(EXTRACTED TEXT Opens)
7.6    Fees. The Company shall be responsible for the payment of any placement agent’s fees, financial advisory fees or broker’s commissions (other than for Persons engaged by any Investor) relating to or arising out of the transactions contemplated hereby, including, without limitation, any fees or commissions payable to the Placement Agents.

7.7    Short Sales and Confidentiality After the Date Hereof. Each Investor covenants that neither it nor any Affiliates acting on its behalf or pursuant to any understanding with it will trade in the securities of the Company and will not execute any Short Sales during the period from the date hereof until the earlier of such time as (i) the transaction contemplated by this Agreement is first publicly announced (subject to the Company’s compliance with its obligations under Section 9.7) or (ii) this Agreement is terminated in full. Each Investor covenants that until such time as all material terms of the sale of the Shares to the Investors pursuant to this Agreement are publicly disclosed by the Company, such Investor and its Affiliates will maintain the confidentiality of the existence and terms of this Agreement, other than to such Person’s outside attorney, accountant, auditor or investment advisor only to the extent deemed necessary by such Investor to permit evaluation of the investment, and the performance of the necessary or required tax, accounting, financial, legal, or administrative tasks and services and other than as may be required by law. Each Investor understands and acknowledges that the SEC currently takes the position that coverage of Short Sales of shares of the Common Stock “against the box” prior to effectiveness of a resale registration statement with securities included in such registration statement would be a violation of Section 5 of the 1933 Act, as set forth in Item 239.10 of the Securities Act Rules Compliance and Disclosure Interpretations compiled by the Office of Chief Counsel, Division of Corporation Finance.

7.8    Information; Continued Listing. From the date of this Agreement until the earliest of (i) six months after such date as all of the Registrable Securities may be sold without restriction or limitation or compliance with any current public information requirement by the holders thereof pursuant to Rule 144 or any other rule of similar effect, (ii) such date as all of the Registrable Securities shall have been resold pursuant to a Registration Statement or Rule 144 and (iii) the first date following the Closing Date on which the Investor no longer holds any of the Shares, the Company shall (a) timely file (without giving effect to any extensions pursuant to Rule 12b-25 under the 1934 Act) all reports required to be filed by the Company after the date hereof pursuant to the 1934 Act, and the Company shall not terminate the registration of the Common Stock under the 1934 Act or otherwise terminate its status as an issuer required to file reports under the 1934 Act, even if the securities laws would otherwise permit any such termination, (b) take all action reasonably necessary to continue the listing and trading of the Common Stock on the Nasdaq Capital Market (or another Trading Market) and comply in all respects with the Company’s reporting, filing and other obligations under the bylaws or rules of the Nasdaq Capital Market

 

22


(or such other Trading Market), and (c) maintain the eligibility of the Common Stock for electronic transfer through the DTC. Each of the reports hereafter filed by the Company pursuant to the 1934 Act shall comply in all material respects with the applicable requirements of the 1934 Act and shall not contain any untrue statement of a material fact or omit to state a material fact required to be stated therein or necessary in order to make the statements therein, in the light of the circumstances under which they were made, not misleading. The Company further covenants that it will take such further action as any holder of Shares may reasonably request to satisfy the provisions of this Section 7.8.
(EXTRACTED TEXT Closes)
(EXTRACTED ENTRIES Opens)
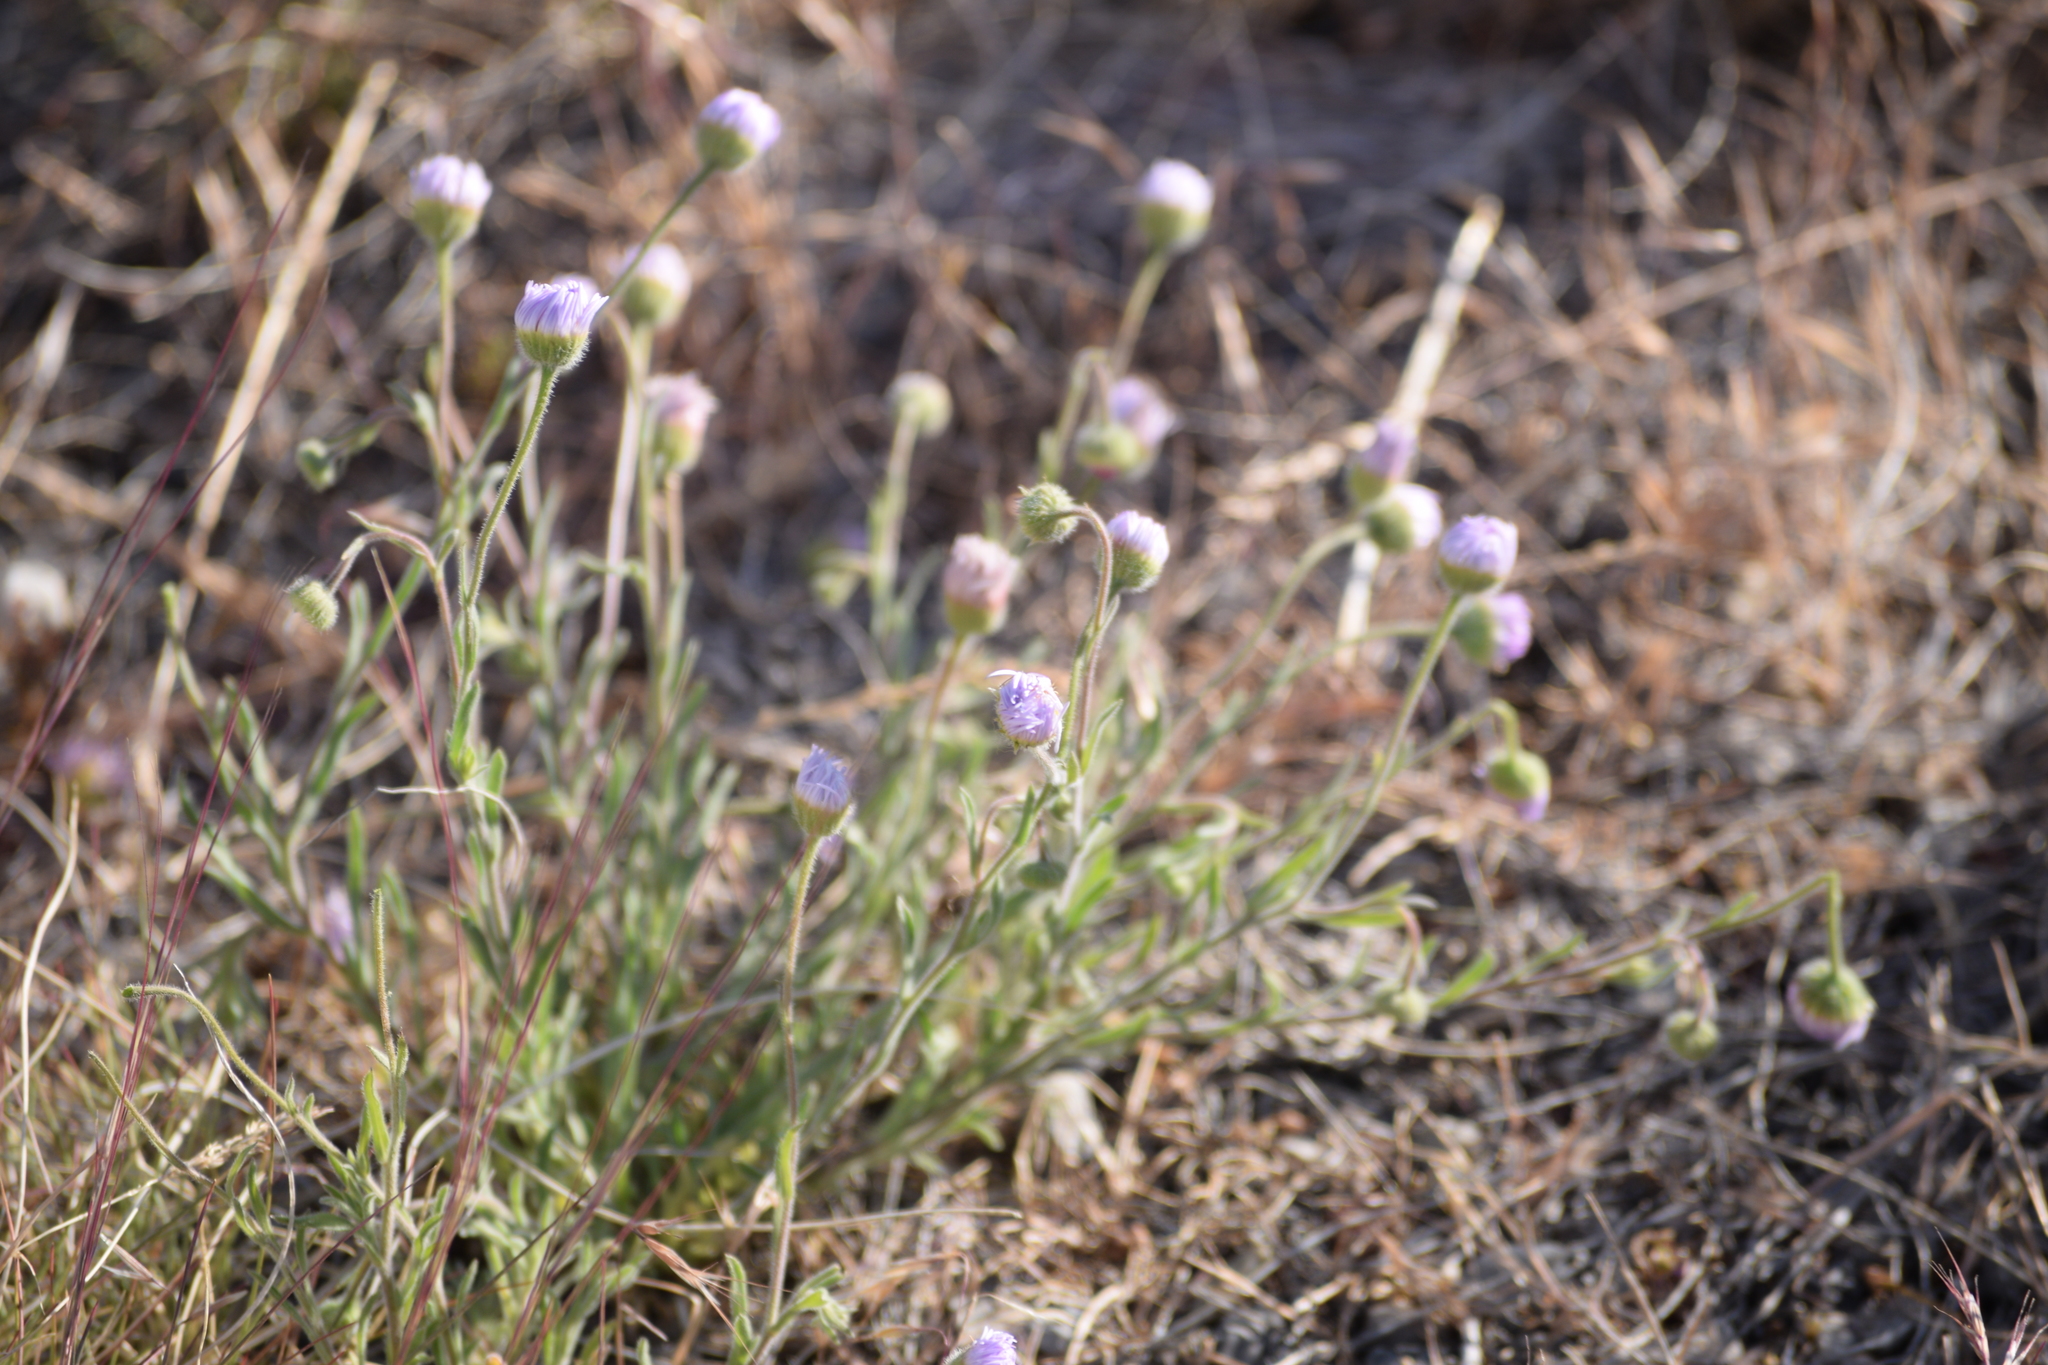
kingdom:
(EXTRACTED ENTRIES Closes)
(EXTRACTED ENTRIES Opens)
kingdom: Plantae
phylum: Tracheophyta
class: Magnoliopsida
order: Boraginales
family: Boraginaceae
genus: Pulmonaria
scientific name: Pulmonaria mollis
(EXTRACTED ENTRIES Closes)
**PROBLEMS TO WORK ON:**
1: In the agreement text, rewrite the paragraph that begins "7.7 Short Sales and Confidentiality" as a short bulleted list that keeps its main facts.
2: Proceed with the agreement text, starting after its final sentence.

**ANSWERS TO THIS EXERCISE:**
1:
- Each Investor, and any Affiliates acting for it or under an understanding with it, may not trade the Company's securities or execute Short Sales from the date of the Agreement until the earlier of two events:
  - the transaction is first publicly announced, subject to the Company meeting its Section 9.7 obligations, or
  - the Agreement is terminated in full.
- Until the Company publicly discloses all material terms of the sale of the Shares, each Investor and its Affiliates must keep the existence and terms of the Agreement confidential. There are two exceptions:
  - disclosure required by law, and
  - disclosure to outside attorneys, accountants, auditors or investment advisors, only as far as needed to evaluate the investment and to perform tax, accounting, financial, legal or administrative tasks.
- Each Investor acknowledges the SEC's current position on covering Short Sales of Common Stock "against the box" with securities included in a resale registration statement. Doing so before that statement becomes effective would violate Section 5 of the 1933 Act, as set out in Item 239.10 of the Securities Act Rules Compliance and Disclosure Interpretations.

2:
8.    Survival and Indemnification.

8.1    Survival. The representations, warranties, covenants and agreements contained in this Agreement shall survive the Closing of the transactions contemplated by this Agreement for the applicable statute of limitations.

8.2    Indemnification. The Company agrees to indemnify and hold harmless each Investor and its Affiliates, and their respective directors, officers, trustees, members, managers, partners, employees, investment advisers and agents, from and against any and all losses, claims, damages, liabilities and expenses (including without limitation reasonable and documented attorney fees and disbursements and other documented out-of-pocket expenses reasonably incurred in connection with investigating, preparing or defending any action, claim or proceeding, pending or threatened and the costs of enforcement thereof) (collectively, “Losses”) to which such Person may become subject as a result of any breach of any representation, warranty, covenant or agreement made by or to be performed on the part of the Company under the Transaction Documents, and will reimburse any such Person for all such amounts as they are incurred by such Person except to the extent such amounts have been finally judicially determined to have resulted solely from such Person’s fraud or willful misconduct.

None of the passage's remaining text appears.